- Opening Delimiter -

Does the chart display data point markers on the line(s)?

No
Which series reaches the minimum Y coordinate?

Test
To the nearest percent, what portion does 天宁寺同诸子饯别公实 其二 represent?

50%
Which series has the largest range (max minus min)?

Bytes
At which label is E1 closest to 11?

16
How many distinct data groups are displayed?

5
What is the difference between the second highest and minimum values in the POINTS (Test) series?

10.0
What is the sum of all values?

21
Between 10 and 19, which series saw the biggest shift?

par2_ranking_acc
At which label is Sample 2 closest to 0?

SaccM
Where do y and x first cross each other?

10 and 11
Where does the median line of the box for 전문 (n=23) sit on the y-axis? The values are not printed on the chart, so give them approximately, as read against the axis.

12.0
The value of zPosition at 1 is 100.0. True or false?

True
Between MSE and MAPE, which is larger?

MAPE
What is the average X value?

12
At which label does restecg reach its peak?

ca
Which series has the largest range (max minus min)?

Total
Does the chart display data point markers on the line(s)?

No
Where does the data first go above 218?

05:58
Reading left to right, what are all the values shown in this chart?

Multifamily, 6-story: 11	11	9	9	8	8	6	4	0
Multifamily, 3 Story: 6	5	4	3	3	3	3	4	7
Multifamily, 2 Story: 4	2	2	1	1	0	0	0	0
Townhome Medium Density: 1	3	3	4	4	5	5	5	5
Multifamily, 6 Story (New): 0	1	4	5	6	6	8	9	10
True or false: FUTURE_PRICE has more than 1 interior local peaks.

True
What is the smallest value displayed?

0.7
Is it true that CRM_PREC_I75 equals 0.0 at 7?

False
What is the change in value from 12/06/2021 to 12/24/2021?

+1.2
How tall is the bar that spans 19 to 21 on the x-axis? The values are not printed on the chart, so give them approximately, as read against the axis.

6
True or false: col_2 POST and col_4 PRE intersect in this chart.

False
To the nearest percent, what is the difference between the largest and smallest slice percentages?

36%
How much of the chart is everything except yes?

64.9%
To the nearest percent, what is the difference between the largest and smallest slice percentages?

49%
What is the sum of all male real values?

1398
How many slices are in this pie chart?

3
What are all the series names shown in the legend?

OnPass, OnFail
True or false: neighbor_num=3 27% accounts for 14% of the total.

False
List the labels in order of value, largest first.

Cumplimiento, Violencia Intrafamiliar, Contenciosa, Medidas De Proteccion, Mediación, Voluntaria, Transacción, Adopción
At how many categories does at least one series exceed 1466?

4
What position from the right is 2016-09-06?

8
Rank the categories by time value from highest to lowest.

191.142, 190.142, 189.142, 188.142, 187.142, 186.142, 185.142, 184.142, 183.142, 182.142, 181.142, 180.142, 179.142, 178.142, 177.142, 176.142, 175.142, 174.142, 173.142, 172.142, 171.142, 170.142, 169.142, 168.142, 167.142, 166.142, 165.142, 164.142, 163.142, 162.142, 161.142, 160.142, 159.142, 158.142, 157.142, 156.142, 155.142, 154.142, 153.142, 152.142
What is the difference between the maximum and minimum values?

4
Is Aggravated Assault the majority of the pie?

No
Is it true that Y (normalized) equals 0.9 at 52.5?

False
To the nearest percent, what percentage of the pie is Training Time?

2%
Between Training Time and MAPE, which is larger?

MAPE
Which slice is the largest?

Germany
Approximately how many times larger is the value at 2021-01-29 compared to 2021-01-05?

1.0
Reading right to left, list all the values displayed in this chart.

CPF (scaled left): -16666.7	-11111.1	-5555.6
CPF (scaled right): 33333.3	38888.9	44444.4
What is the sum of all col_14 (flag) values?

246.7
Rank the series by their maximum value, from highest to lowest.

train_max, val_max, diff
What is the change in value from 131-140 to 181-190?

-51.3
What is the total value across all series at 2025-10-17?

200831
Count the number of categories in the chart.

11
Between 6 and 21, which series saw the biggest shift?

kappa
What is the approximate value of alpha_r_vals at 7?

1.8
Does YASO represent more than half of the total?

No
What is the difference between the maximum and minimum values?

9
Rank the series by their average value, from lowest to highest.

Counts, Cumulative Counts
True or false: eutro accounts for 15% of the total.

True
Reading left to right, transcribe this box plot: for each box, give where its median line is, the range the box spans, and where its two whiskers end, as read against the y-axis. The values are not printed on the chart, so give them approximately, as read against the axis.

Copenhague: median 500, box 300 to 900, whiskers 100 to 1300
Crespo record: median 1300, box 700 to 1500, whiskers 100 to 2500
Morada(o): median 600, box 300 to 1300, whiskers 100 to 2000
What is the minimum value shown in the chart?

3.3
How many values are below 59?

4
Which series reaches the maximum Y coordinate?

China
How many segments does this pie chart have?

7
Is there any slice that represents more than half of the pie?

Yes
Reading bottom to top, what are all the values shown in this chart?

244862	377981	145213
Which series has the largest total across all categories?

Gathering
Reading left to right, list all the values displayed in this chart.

- Closing Delimiter -

DIRECTIONS: Update the data above so that every instance of "largest range" reads "widest range", and write out all of it again with nothing else changed.

WORKED SOLUTION:
Does the chart display data point markers on the line(s)?

No
Which series reaches the minimum Y coordinate?

Test
To the nearest percent, what portion does 天宁寺同诸子饯别公实 其二 represent?

50%
Which series has the widest range (max minus min)?

Bytes
At which label is E1 closest to 11?

16
How many distinct data groups are displayed?

5
What is the difference between the second highest and minimum values in the POINTS (Test) series?

10.0
What is the sum of all values?

21
Between 10 and 19, which series saw the biggest shift?

par2_ranking_acc
At which label is Sample 2 closest to 0?

SaccM
Where do y and x first cross each other?

10 and 11
Where does the median line of the box for 전문 (n=23) sit on the y-axis? The values are not printed on the chart, so give them approximately, as read against the axis.

12.0
The value of zPosition at 1 is 100.0. True or false?

True
Between MSE and MAPE, which is larger?

MAPE
What is the average X value?

12
At which label does restecg reach its peak?

ca
Which series has the widest range (max minus min)?

Total
Does the chart display data point markers on the line(s)?

No
Where does the data first go above 218?

05:58
Reading left to right, what are all the values shown in this chart?

Multifamily, 6-story: 11	11	9	9	8	8	6	4	0
Multifamily, 3 Story: 6	5	4	3	3	3	3	4	7
Multifamily, 2 Story: 4	2	2	1	1	0	0	0	0
Townhome Medium Density: 1	3	3	4	4	5	5	5	5
Multifamily, 6 Story (New): 0	1	4	5	6	6	8	9	10
True or false: FUTURE_PRICE has more than 1 interior local peaks.

True
What is the smallest value displayed?

0.7
Is it true that CRM_PREC_I75 equals 0.0 at 7?

False
What is the change in value from 12/06/2021 to 12/24/2021?

+1.2
How tall is the bar that spans 19 to 21 on the x-axis? The values are not printed on the chart, so give them approximately, as read against the axis.

6
True or false: col_2 POST and col_4 PRE intersect in this chart.

False
To the nearest percent, what is the difference between the largest and smallest slice percentages?

36%
How much of the chart is everything except yes?

64.9%
To the nearest percent, what is the difference between the largest and smallest slice percentages?

49%
What is the sum of all male real values?

1398
How many slices are in this pie chart?

3
What are all the series names shown in the legend?

OnPass, OnFail
True or false: neighbor_num=3 27% accounts for 14% of the total.

False
List the labels in order of value, largest first.

Cumplimiento, Violencia Intrafamiliar, Contenciosa, Medidas De Proteccion, Mediación, Voluntaria, Transacción, Adopción
At how many categories does at least one series exceed 1466?

4
What position from the right is 2016-09-06?

8
Rank the categories by time value from highest to lowest.

191.142, 190.142, 189.142, 188.142, 187.142, 186.142, 185.142, 184.142, 183.142, 182.142, 181.142, 180.142, 179.142, 178.142, 177.142, 176.142, 175.142, 174.142, 173.142, 172.142, 171.142, 170.142, 169.142, 168.142, 167.142, 166.142, 165.142, 164.142, 163.142, 162.142, 161.142, 160.142, 159.142, 158.142, 157.142, 156.142, 155.142, 154.142, 153.142, 152.142
What is the difference between the maximum and minimum values?

4
Is Aggravated Assault the majority of the pie?

No
Is it true that Y (normalized) equals 0.9 at 52.5?

False
To the nearest percent, what percentage of the pie is Training Time?

2%
Between Training Time and MAPE, which is larger?

MAPE
Which slice is the largest?

Germany
Approximately how many times larger is the value at 2021-01-29 compared to 2021-01-05?

1.0
Reading right to left, list all the values displayed in this chart.

CPF (scaled left): -16666.7	-11111.1	-5555.6
CPF (scaled right): 33333.3	38888.9	44444.4
What is the sum of all col_14 (flag) values?

246.7
Rank the series by their maximum value, from highest to lowest.

train_max, val_max, diff
What is the change in value from 131-140 to 181-190?

-51.3
What is the total value across all series at 2025-10-17?

200831
Count the number of categories in the chart.

11
Between 6 and 21, which series saw the biggest shift?

kappa
What is the approximate value of alpha_r_vals at 7?

1.8
Does YASO represent more than half of the total?

No
What is the difference between the maximum and minimum values?

9
Rank the series by their average value, from lowest to highest.

Counts, Cumulative Counts
True or false: eutro accounts for 15% of the total.

True
Reading left to right, transcribe this box plot: for each box, give where its median line is, the range the box spans, and where its two whiskers end, as read against the y-axis. The values are not printed on the chart, so give them approximately, as read against the axis.

Copenhague: median 500, box 300 to 900, whiskers 100 to 1300
Crespo record: median 1300, box 700 to 1500, whiskers 100 to 2500
Morada(o): median 600, box 300 to 1300, whiskers 100 to 2000
What is the minimum value shown in the chart?

3.3
How many values are below 59?

4
Which series reaches the maximum Y coordinate?

China
How many segments does this pie chart have?

7
Is there any slice that represents more than half of the pie?

Yes
Reading bottom to top, what are all the values shown in this chart?

244862	377981	145213
Which series has the largest total across all categories?

Gathering
Reading left to right, list all the values displayed in this chart.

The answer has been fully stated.